Nick est tourné en dérision, quasiment ridiculisé. Il est présenté comme un balourd, un lourdaud, qui avale goulûment son petit-déjeuner, et pour lequel on ne peut avoir que de la compassion.
Il se révèle maladroit et, lorsque (magiquement) il se met à gagner, personne, même un non-spécialiste, ne peut réellement croire qu’il sait jouer au badminton…
Une des scènes du film tourne d’ailleurs quasiment à la grotesque mésaventure.
Caché derrière une clôture de bois, Nick observe sa nouvelle voisine, une jeune et ravissante chinoise qui vient tout juste d’aménager. En plan serré, la caméra s’attarde alors sur la bedaine du « voyeur » qui vient rythmiquement s’appuyer sur un clou apparent… Le gag moqueur advient : en se reculant brusquement pour ne pas se faire repérer, Nick accroche et déchire son polo sur cette pointe, offrant dès lors le pli de son ventre en pâture à la vue de tous… Dans ce pas en arrière, il détruit également sa raquette, l’écrasant de tout son poids… et fait ici figure de ballot.
Si le film se veut également dénoncer les idées reçues à l’égard des asiatiques, pourquoi, là aussi, reprendre le cliché usé de l’asiatique cruel et perfide, se positionnant au service en imitant Bruce Lee tout en moquant de Nick, lui adressant un sardonique : « Good luck, Chuck Norris, he he ».
Une formule dévalorisante, ramenant Nick à sa condition de « gros ». Son physique étant aux antipodes de celui de Chuck Norris, ancien Champion du monde de karaté, devenu vedette de cinéma d’action, suite à son apparition, en 1972, dans La Fureur du dragon où il affrontait Bruce Lee dans un combat final (où il se fait outrageusement dominer).
Ultime cliché, Nick qui, par on se sait quel miracle, vient à bout de tous ses adversaires, en leur infligeant de solides corrections, perd tous ses moyens lorsqu’en finale il se trouve face à la ravissante et sylphide Jenny.
Tombé sous le charme de la Belle, fille de l’entraîneur, il se révèle totalement impuissant… manque tous les volants et perd lamentablement son match. Dépité, il est finalement réconforté par la star du jour qui lui dit avoir apprécié son jeu (« Watching you play I really like it ») et lui conseille de faire toutefois attention aux plats de chili de sa maman (« But you should probably be more careful of your mom’s chili plats »)…

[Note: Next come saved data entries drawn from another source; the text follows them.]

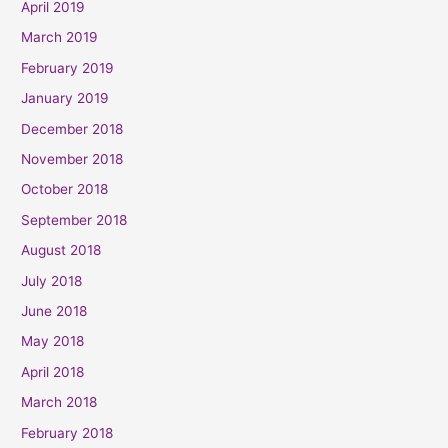
April 2019
March 2019
February 2019
January 2019
December 2018
November 2018
October 2018
September 2018
August 2018
July 2018
June 2018
May 2018
April 2018
March 2018
February 2018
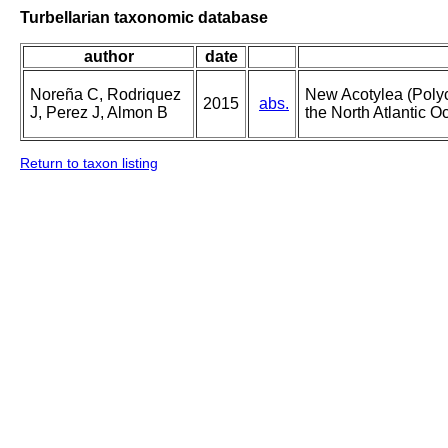
Turbellarian taxonomic database
author
date
Noreña C, Rodriquez
New Acotylea (Polyc
2015
abs.
J, Perez J, Almon B
the North Atlantic Oc
Return to taxon listing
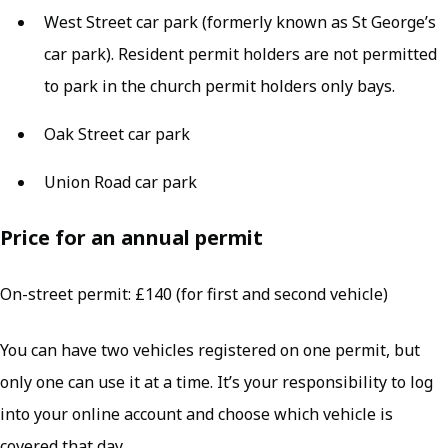
West Street car park (formerly known as St George’s
car park). Resident permit holders are not permitted
to park in the church permit holders only bays.
Oak Street car park
Union Road car park
Price for an annual permit
On-street permit: £140 (for first and second vehicle)
You can have two vehicles registered on one permit, but
only one can use it at a time. It’s your responsibility to log
into your online account and choose which vehicle is
covered that day.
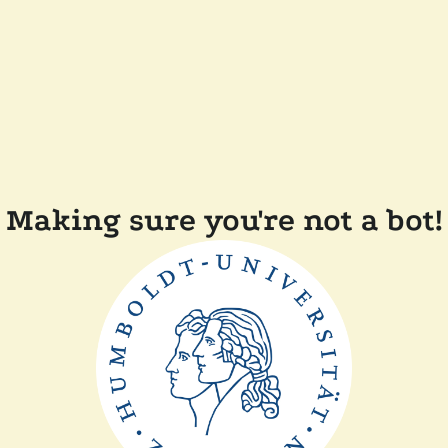
Making sure you're not a bot!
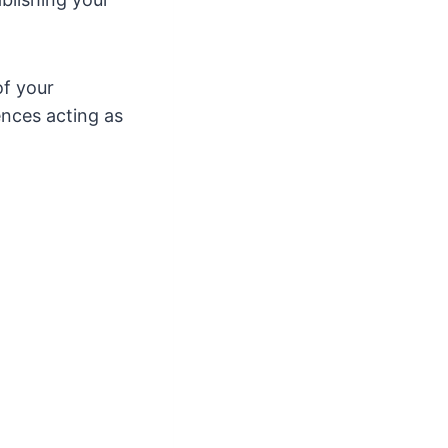
of your
ences acting as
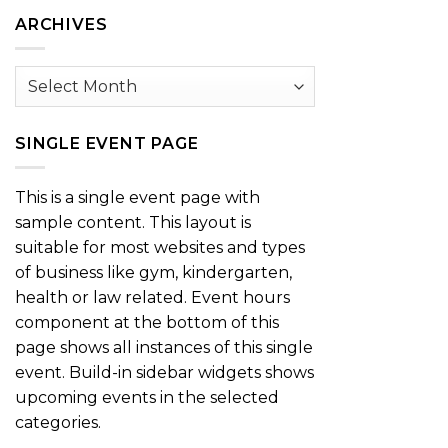
Category
ARCHIVES
Archives
SINGLE EVENT PAGE
This is a single event page with
sample content. This layout is
suitable for most websites and types
of business like gym, kindergarten,
health or law related. Event hours
component at the bottom of this
page shows all instances of this single
event. Build-in sidebar widgets shows
upcoming events in the selected
categories.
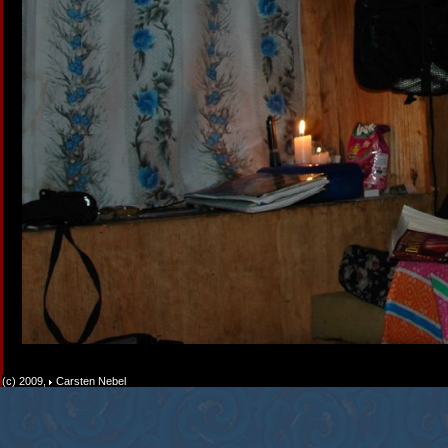
(c) 2009,
Carsten Nebel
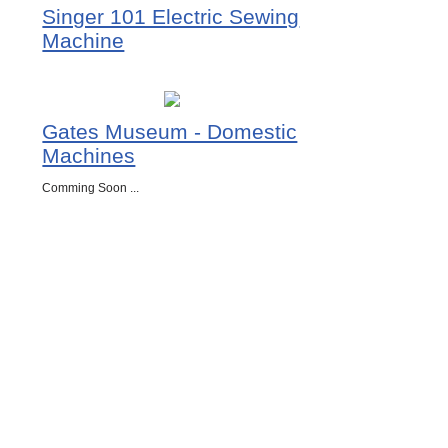
Singer 101 Electric Sewing
Machine
Gates Museum - Domestic
Machines
Comming Soon ...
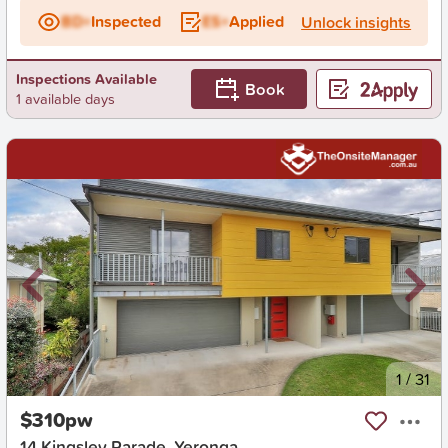
BD+
Inspected
ES+
Applied
Unlock insights
Inspections Available
Book
1 available days
New
1
/
31
$310pw
14 Kingsley Parade, Yeronga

En poussant trop loin le curseur de la caricature, en amenant à rire aux dépends de Nick, qui s’excite tout azimut dès qu’il a une raquette en main, mais se montre incapable de l'utiliser correctement, se retrouve complètement démuni, dès qu’il est face à une fille, cette comédie à l’humour un peu trop décalé ne loupe-t-elle pas finalement sa cible ? Ne renforce-t-elle pas une vision éculée du « gros » [3] mal dans sa peau, incapable de jouer en finesse, et objet de moqueries ?
[1] Cf. le livre du démographe Hervé Le Bras, Il n’y a pas de Grand Remplacement, Paris, Grasset, 2022, qui décortique la faiblesse théorique d’une notion au service d’une idéologie xénophobe.
[2] Sur l'emploi de ce substantif, voir Sarah Mazouz, « Racialisation ou racisation ? », in Carnet de recherche Racismes, 6 octobre 2020.
[3] Sur l'évolution des représentations du « gros », voir notamment J. Csergo (sous la direction de), Trop gros ? L'obésité et ses représentations, Paris Autrement, série «Mutations», 2009. Et Georges Vigarello, Les Métamorphoses du gras. Histoire de l'obésité, Paris, Seuil, 2010.